Saved entries:
=======
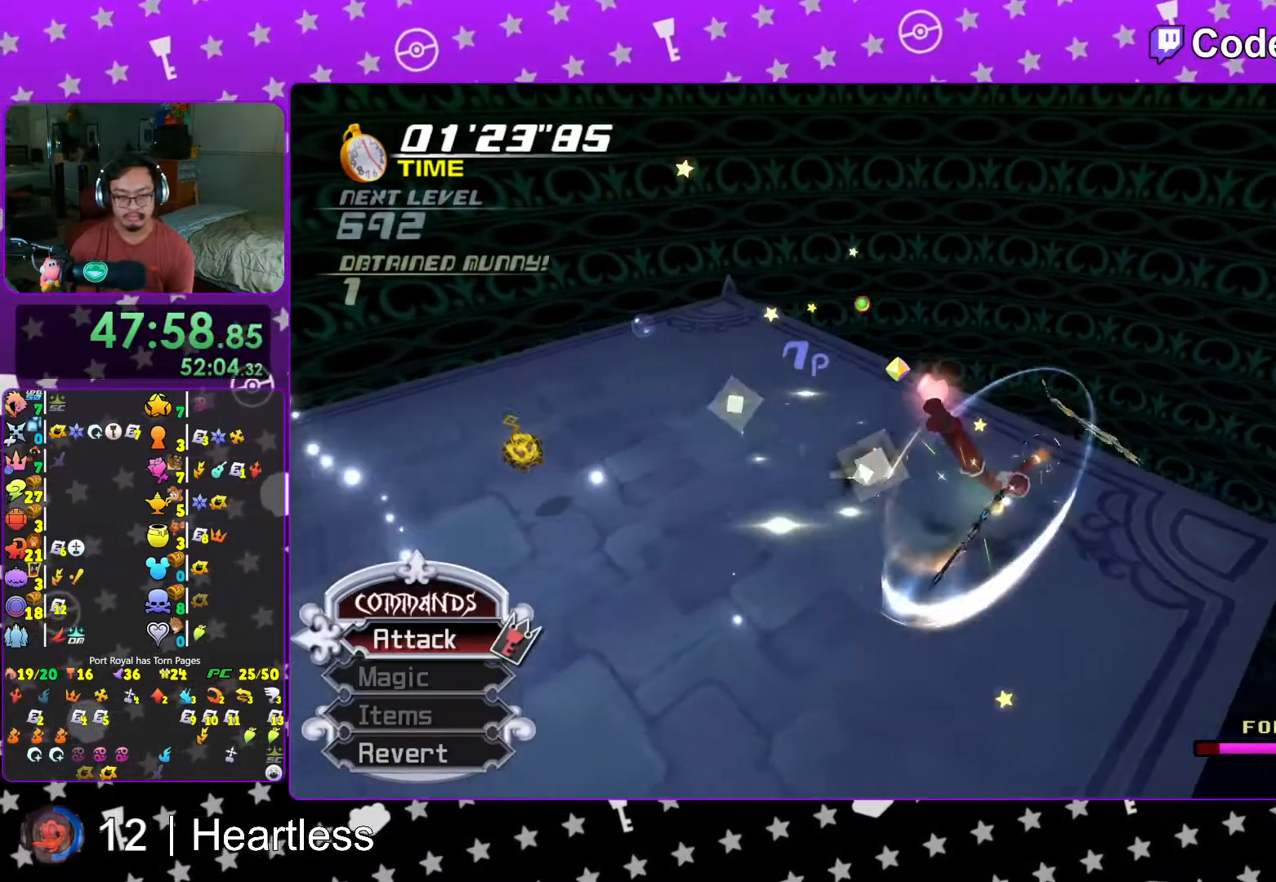
{"buttons": ["A"], "left_stick": "up-left", "right_stick": "center", "events": [[67, "A", "down"], [167, "A", "up"], [233, "A", "down"], [267, "R1", "down"], [367, "A", "up"], [417, "R1", "up"], [467, "A", "down"]]}
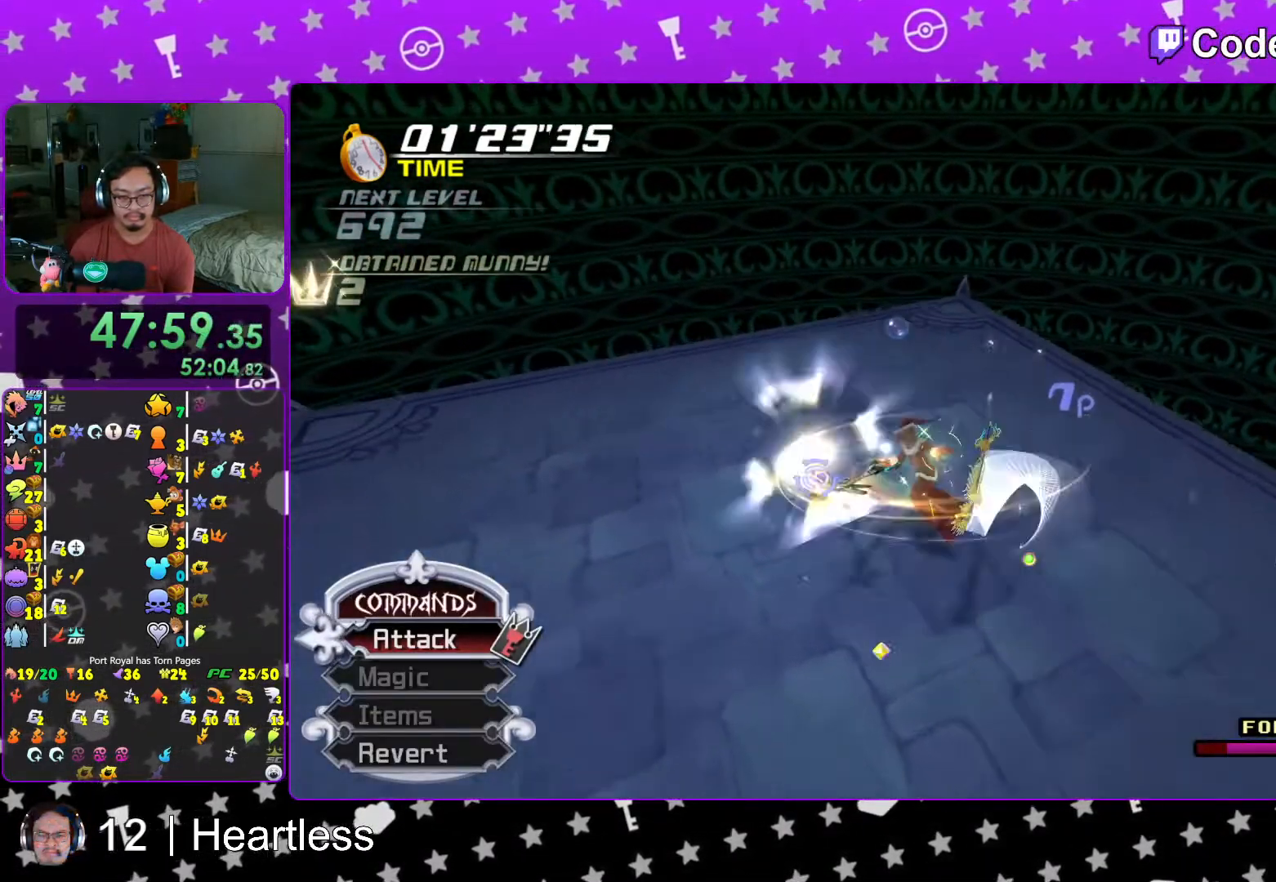
{"buttons": [], "left_stick": "center", "right_stick": "center", "events": [[83, "A", "up"], [167, "A", "down"], [283, "A", "up"], [367, "A", "down"], [383, "left_stick", "center"], [483, "A", "up"]]}
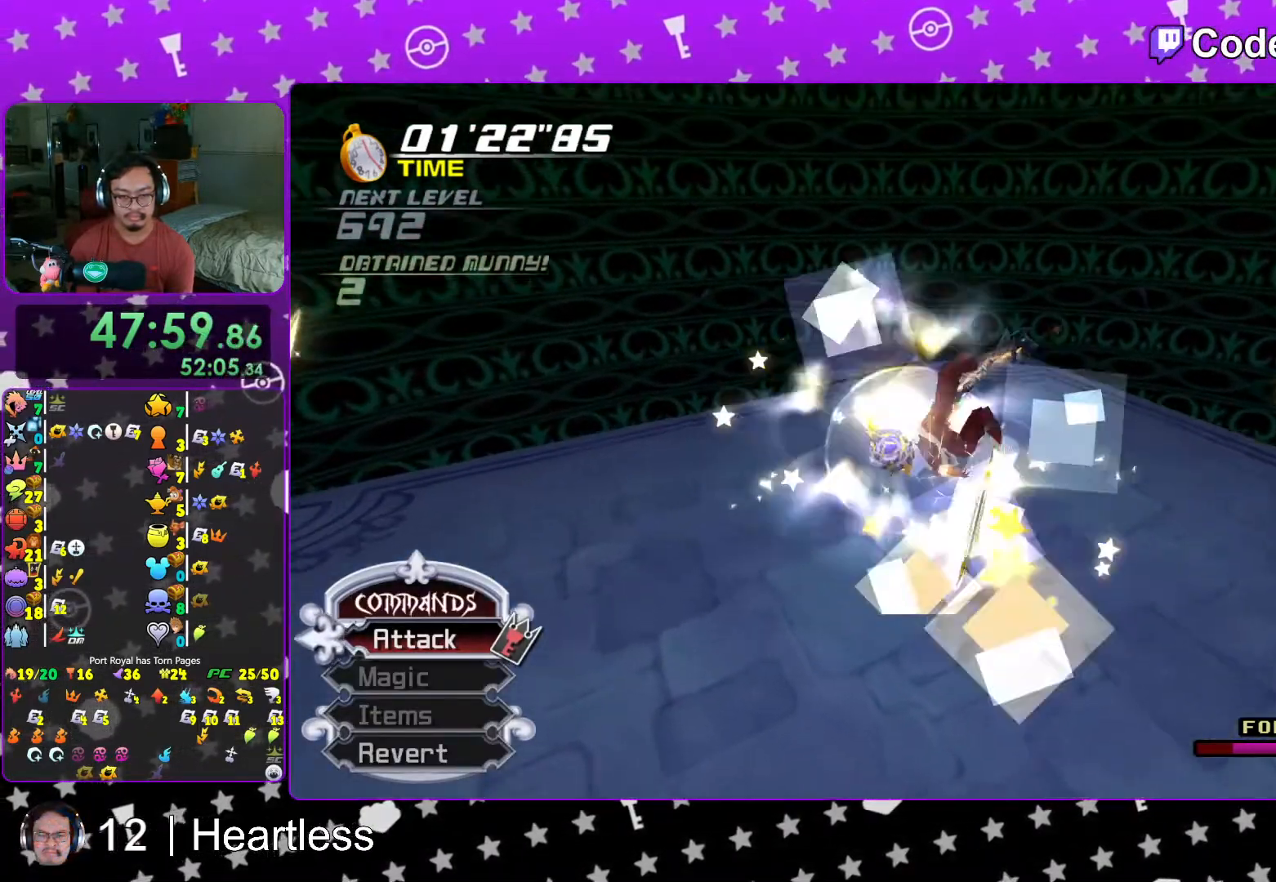
{"buttons": ["A"], "left_stick": "center", "right_stick": "center", "events": [[67, "A", "down"], [167, "A", "up"], [483, "A", "down"]]}
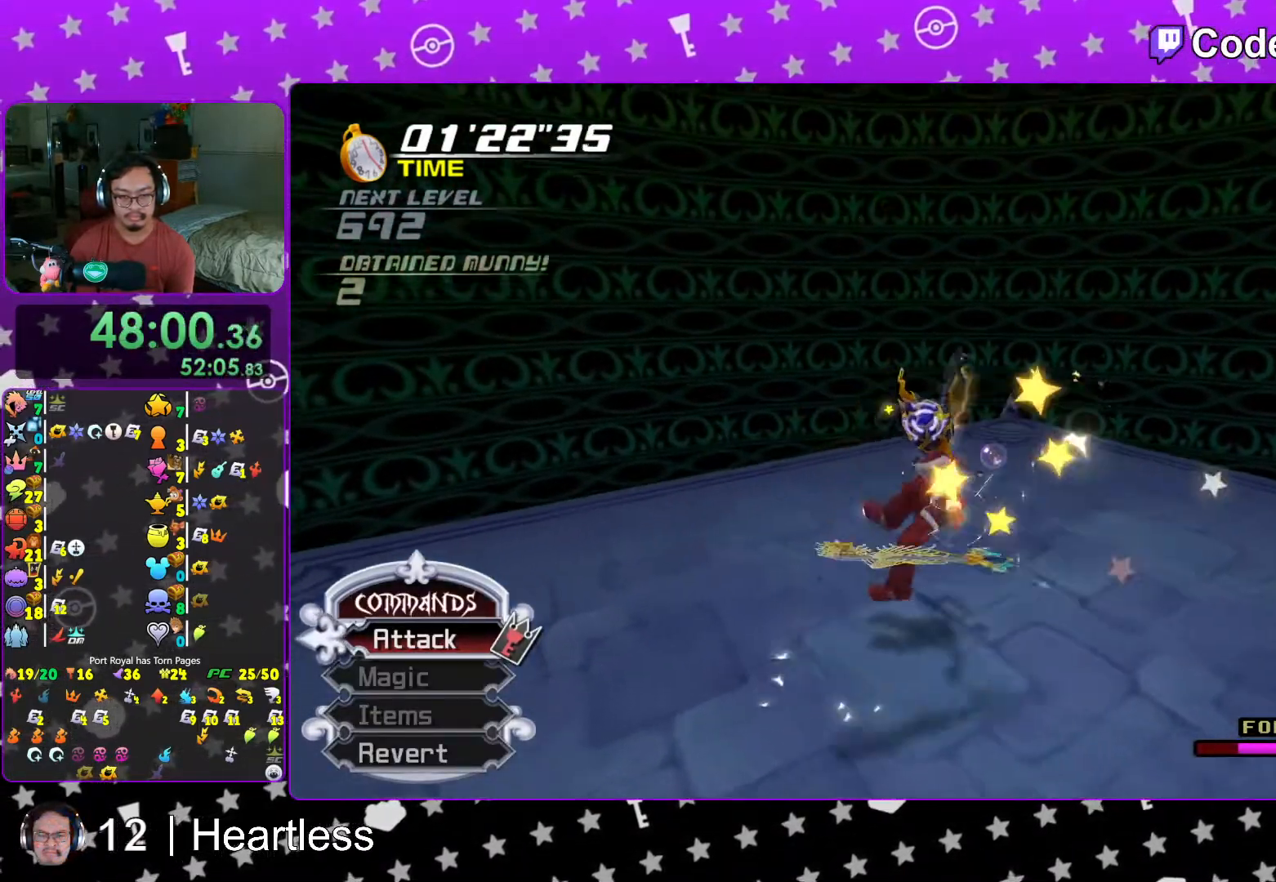
{"buttons": [], "left_stick": "center", "right_stick": "center", "events": [[117, "A", "up"], [183, "A", "down"], [283, "A", "up"]]}
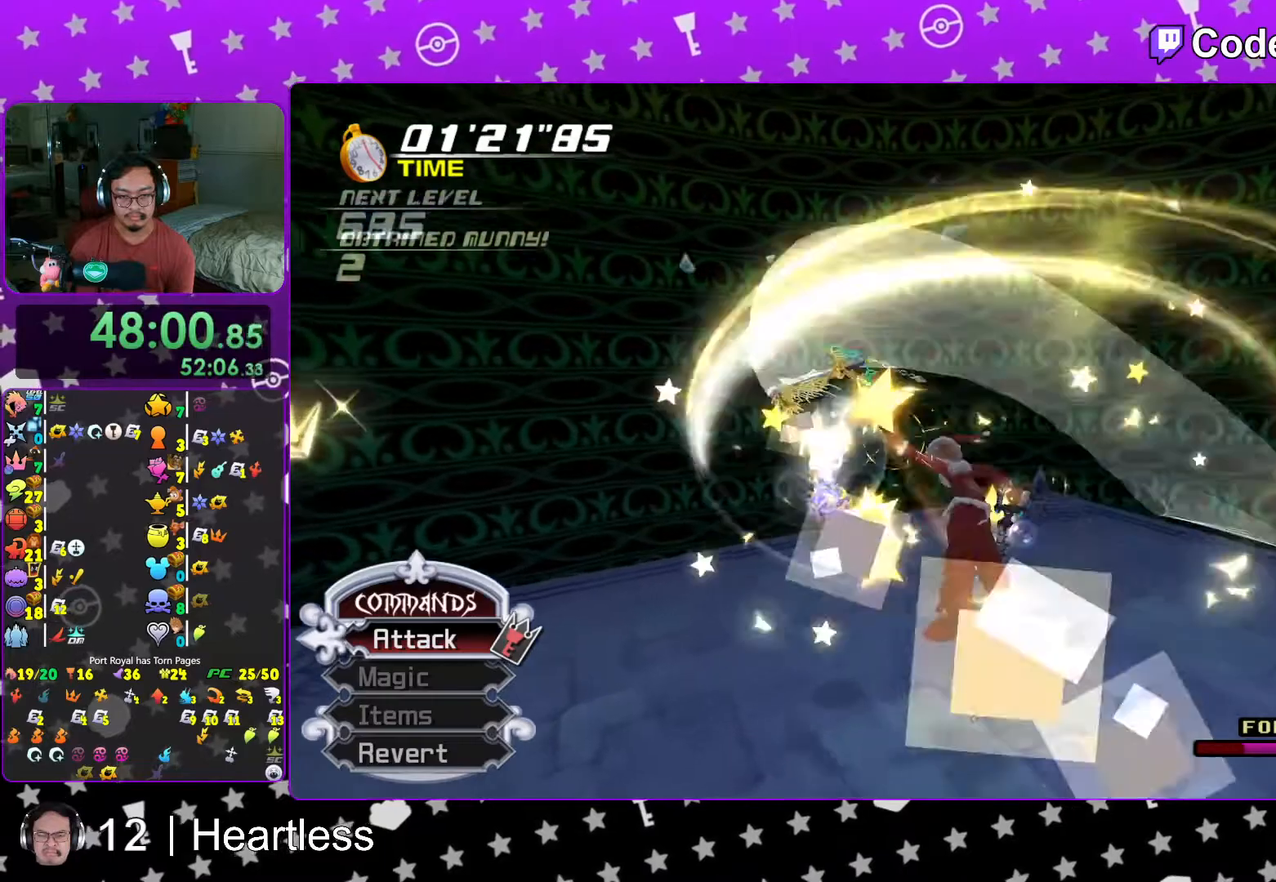
{"buttons": [], "left_stick": "center", "right_stick": "down", "events": [[167, "right_stick", "down"], [317, "right_stick", "center"], [417, "right_stick", "down"]]}
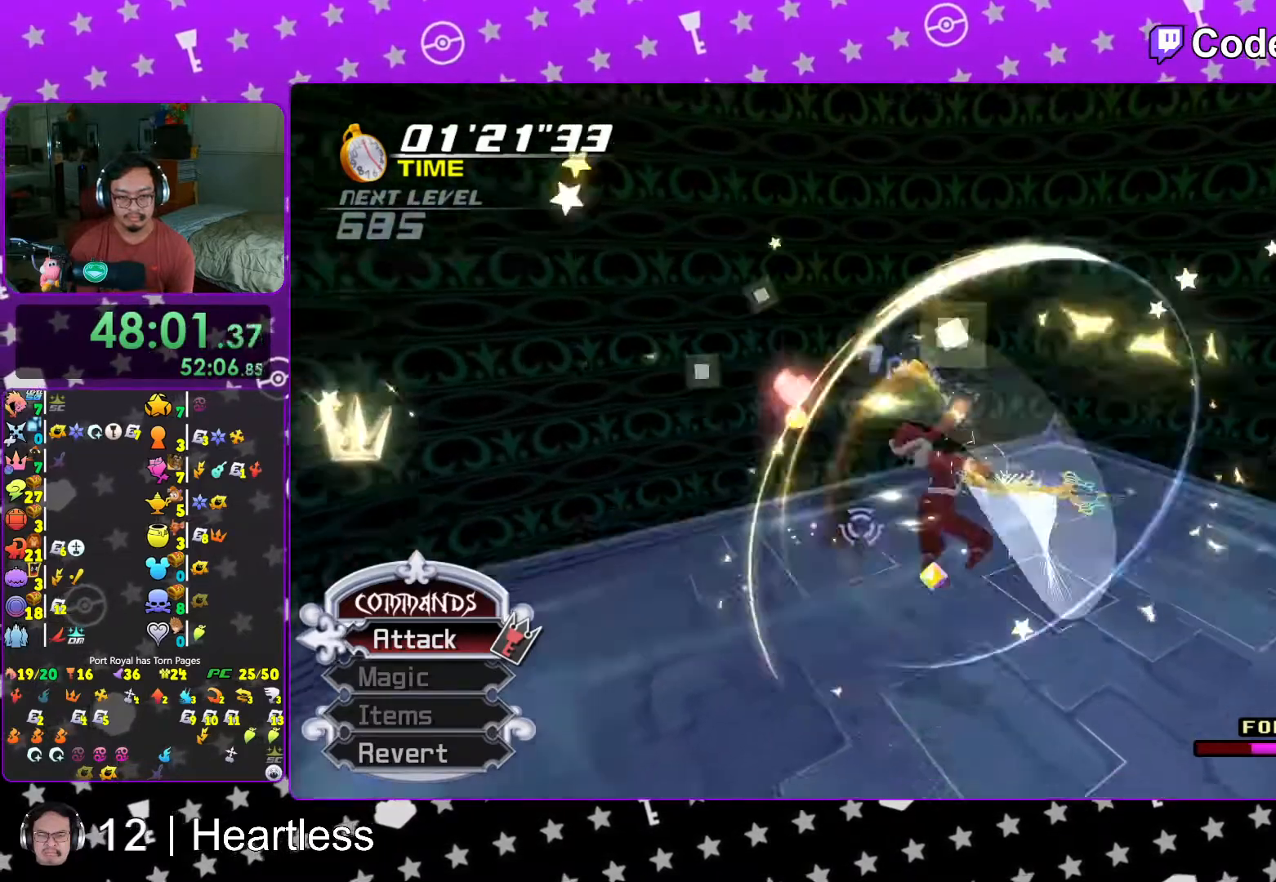
{"buttons": [], "left_stick": "center", "right_stick": "center", "events": [[17, "right_stick", "center"], [167, "right_stick", "down"], [233, "right_stick", "center"]]}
=======
WORK TASK:
Print verbatim every line above, apart from the pictures.

RESPONSE TO THIS EXERCISE:
{"buttons": ["A"], "left_stick": "up-left", "right_stick": "center", "events": [[67, "A", "down"], [167, "A", "up"], [233, "A", "down"], [267, "R1", "down"], [367, "A", "up"], [417, "R1", "up"], [467, "A", "down"]]}
{"buttons": [], "left_stick": "center", "right_stick": "center", "events": [[83, "A", "up"], [167, "A", "down"], [283, "A", "up"], [367, "A", "down"], [383, "left_stick", "center"], [483, "A", "up"]]}
{"buttons": ["A"], "left_stick": "center", "right_stick": "center", "events": [[67, "A", "down"], [167, "A", "up"], [483, "A", "down"]]}
{"buttons": [], "left_stick": "center", "right_stick": "center", "events": [[117, "A", "up"], [183, "A", "down"], [283, "A", "up"]]}
{"buttons": [], "left_stick": "center", "right_stick": "down", "events": [[167, "right_stick", "down"], [317, "right_stick", "center"], [417, "right_stick", "down"]]}
{"buttons": [], "left_stick": "center", "right_stick": "center", "events": [[17, "right_stick", "center"], [167, "right_stick", "down"], [233, "right_stick", "center"]]}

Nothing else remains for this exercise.